I don't know much about VHCOX but is appears better than core, but looking at PV back to 2006 PARWX is considerably better than both Vanguard/Primecap offerings, plus I'm a big fan of Parnassus so tightened up my portfolio a bit.
Comments
https://www.sec.gov/ix?doc=/Archives/edgar/data/0000747546/000119312521370745/d222404d497.htm
Wondering why it’s a MFO 3 Rating for 1 yr. I think I may need a re-education on ratings. Can anyone shed some light? Referring to 1 yr rating on this fund as all other periods are 5 rating. TIA.
Edit/Add: Is it an overriding category issue?
Billy Hwan became a comanager on 05/01/2018 and the sole manager at the start of 2021.
Mr. Dodson took a contrarian approach which resulted in an elevated risk profile.
Mr. Hwan takes a relative value approach and wants to bring the fund's beta (vs. S&P 500) down.
Taking this into consideration, past PARWX performance may not be very indicative of future performance.
I just wanted to mention the PARWX manager/strategy change.
The fund should be less "risky" under Mr. Hwan.
YTD:
FXAIX -3.91
PRBLX -4.34
Not fair in that its just a snippet of time...and perhaps we are not in correction territory for anything other than Nasdaq but... still watching the fund on the sidelines.
Enjoying the ride, Derf
One fund that keeps popping up on my screen is PARWX/PFPWX. I've been following it since Mr. Hwan took sole duties and it appears he is doing what he said he would, reduce volatility, add some diversification, add alpha, lower SD, etc.
I am contemplating adding Endeavor to compliment Core, but there are concerns. There are about a dozen stocks in common, but only ONE in the top 10 positions. Most metrics favor PRBLX/PRILX and returns are not dramatically lower in the recent past (1,3,5 years).
Any thoughts on the rational to hold both of these funds? Suggestions, critiques, opinions welcome!
Matt
Here's what I know and read:
Endeavor is an All-cap Value fund (280.5B avg. weighted mkt cap; active share 88.63%) with a Capital Appreciation objective; Core Equity is a Large Cap Blend fund (510.4B avg. weighted mkt cap; active share 76.29%) with a Capital Appreciation and Current Income objective and the S&P 500 as its boogie.
Per the Parnassus website, although they are invested in the same sectors (except for no Materials in Endeavor) the weightings are somewhat different. Several sector weightings are double the other fund. Both funds are concentrated, 38 for CORE EQUITY and 43 for Endeavor, that include contrarian stocks (per their website).

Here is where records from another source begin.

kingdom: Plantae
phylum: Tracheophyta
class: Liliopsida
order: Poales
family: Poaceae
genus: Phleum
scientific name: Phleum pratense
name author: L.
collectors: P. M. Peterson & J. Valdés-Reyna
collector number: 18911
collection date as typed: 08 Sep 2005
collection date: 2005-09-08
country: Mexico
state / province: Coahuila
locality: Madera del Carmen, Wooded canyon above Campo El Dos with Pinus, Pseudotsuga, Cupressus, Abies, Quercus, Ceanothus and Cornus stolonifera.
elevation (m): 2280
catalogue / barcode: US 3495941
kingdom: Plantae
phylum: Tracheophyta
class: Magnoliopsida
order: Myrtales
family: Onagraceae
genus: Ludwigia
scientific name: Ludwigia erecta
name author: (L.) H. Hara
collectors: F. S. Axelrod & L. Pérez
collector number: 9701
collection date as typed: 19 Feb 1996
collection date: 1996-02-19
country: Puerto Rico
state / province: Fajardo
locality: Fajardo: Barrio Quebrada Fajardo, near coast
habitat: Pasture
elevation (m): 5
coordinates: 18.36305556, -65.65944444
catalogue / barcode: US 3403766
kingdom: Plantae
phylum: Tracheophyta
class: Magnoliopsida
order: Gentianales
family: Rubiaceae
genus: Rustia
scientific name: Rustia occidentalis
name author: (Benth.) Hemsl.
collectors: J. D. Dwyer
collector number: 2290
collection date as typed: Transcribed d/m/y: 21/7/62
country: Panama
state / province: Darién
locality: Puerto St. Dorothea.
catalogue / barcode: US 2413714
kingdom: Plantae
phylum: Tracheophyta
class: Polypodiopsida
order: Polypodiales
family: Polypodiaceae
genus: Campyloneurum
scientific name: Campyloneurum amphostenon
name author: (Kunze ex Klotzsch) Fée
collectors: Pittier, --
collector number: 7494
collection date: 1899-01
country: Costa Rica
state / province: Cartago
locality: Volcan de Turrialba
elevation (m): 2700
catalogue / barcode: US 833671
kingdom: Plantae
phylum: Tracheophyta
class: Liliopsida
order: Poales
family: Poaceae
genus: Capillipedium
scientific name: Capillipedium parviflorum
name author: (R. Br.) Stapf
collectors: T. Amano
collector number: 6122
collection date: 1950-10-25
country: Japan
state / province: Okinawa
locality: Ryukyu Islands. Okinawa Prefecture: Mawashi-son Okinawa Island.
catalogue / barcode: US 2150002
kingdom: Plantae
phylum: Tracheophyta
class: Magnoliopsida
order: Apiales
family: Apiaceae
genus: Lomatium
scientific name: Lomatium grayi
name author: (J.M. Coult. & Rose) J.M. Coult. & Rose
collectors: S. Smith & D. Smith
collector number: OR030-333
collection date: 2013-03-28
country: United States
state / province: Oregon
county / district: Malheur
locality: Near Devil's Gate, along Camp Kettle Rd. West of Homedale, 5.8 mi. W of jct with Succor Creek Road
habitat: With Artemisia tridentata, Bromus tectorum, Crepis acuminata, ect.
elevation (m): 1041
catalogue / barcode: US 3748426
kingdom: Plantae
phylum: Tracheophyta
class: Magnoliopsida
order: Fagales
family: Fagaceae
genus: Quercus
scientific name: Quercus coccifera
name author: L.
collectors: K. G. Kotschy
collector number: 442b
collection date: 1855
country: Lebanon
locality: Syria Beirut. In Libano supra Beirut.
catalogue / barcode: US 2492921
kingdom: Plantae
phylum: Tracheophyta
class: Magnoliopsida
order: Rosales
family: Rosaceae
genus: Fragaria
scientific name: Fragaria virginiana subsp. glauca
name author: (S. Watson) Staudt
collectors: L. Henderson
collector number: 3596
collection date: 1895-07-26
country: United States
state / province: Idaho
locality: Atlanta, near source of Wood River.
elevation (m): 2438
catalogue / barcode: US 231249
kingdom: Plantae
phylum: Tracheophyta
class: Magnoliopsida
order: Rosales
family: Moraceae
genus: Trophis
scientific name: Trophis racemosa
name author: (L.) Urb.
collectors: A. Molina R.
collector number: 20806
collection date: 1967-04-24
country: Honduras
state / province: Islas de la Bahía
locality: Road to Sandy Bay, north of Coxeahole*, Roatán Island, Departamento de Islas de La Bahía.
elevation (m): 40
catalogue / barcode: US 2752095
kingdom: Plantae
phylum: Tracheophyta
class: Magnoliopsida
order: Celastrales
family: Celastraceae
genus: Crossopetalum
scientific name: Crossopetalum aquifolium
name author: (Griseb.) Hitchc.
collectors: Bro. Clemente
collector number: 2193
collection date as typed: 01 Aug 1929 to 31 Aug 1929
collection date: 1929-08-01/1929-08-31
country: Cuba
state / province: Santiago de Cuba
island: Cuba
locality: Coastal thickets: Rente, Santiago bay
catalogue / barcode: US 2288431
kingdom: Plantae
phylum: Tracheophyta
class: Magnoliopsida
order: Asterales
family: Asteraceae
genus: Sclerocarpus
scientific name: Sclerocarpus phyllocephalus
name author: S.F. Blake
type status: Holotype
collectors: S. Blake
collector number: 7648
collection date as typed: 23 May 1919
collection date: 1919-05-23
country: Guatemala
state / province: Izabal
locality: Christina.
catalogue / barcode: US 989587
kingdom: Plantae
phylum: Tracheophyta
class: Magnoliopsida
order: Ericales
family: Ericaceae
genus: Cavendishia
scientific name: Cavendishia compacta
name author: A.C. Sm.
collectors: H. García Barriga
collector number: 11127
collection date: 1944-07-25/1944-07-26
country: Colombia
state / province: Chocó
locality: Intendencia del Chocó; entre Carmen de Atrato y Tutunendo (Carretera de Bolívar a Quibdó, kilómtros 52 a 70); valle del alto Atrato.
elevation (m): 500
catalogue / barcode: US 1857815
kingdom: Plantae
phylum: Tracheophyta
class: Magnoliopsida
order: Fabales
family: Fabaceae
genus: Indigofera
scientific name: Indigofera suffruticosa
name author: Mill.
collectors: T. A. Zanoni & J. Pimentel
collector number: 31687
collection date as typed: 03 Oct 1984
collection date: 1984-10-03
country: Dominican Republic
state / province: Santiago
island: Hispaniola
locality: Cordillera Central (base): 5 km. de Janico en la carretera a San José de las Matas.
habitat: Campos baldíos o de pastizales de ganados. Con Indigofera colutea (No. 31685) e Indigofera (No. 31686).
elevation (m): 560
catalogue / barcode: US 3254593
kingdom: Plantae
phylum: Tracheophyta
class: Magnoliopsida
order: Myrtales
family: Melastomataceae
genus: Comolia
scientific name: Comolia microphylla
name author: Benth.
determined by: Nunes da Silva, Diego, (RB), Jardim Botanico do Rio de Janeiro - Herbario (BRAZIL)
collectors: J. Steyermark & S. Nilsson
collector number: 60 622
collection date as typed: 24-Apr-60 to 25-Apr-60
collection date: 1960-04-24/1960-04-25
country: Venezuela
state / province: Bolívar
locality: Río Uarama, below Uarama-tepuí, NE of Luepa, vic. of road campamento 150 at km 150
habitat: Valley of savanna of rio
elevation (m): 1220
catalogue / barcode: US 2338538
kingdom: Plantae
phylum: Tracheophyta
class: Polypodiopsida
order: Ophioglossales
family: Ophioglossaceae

Also, I believe both Endeavor and Core Equity focus on ESG. Not sure if one is more focused than the other, but either way ESG has NO bearing on my decision to invest or not!!!
One last thought, they do not seem to act in tandem very often, per my observations, not statistically verified.
I don't know if there is enough differences between the two funds, hence my question and hesitation!
Any further comments, suggestions, thoughts very welcome!
Matt
That's one difference between the PRBLX of old and the PRBLX of today. The old version barbelled tech and industrials against staples and utilities much of the time, but the new version hasn't owned mainstream utes in a while. They had owned MDU and NWE for some years, but they don't own them anymore, apparently at least partly for fossil fuel reasons, as both are heavy into coal generation.
It's been a small-ish change, but it could conceivably push PRBLX into slightly growthier territory than it inhabited in the past.
Any thoughts on Endeavor? And pairing it with Core Equity especially if it moves towards growthier territory?
P.S.: feel free to send a message if that is more convenient - I am not looking to debate!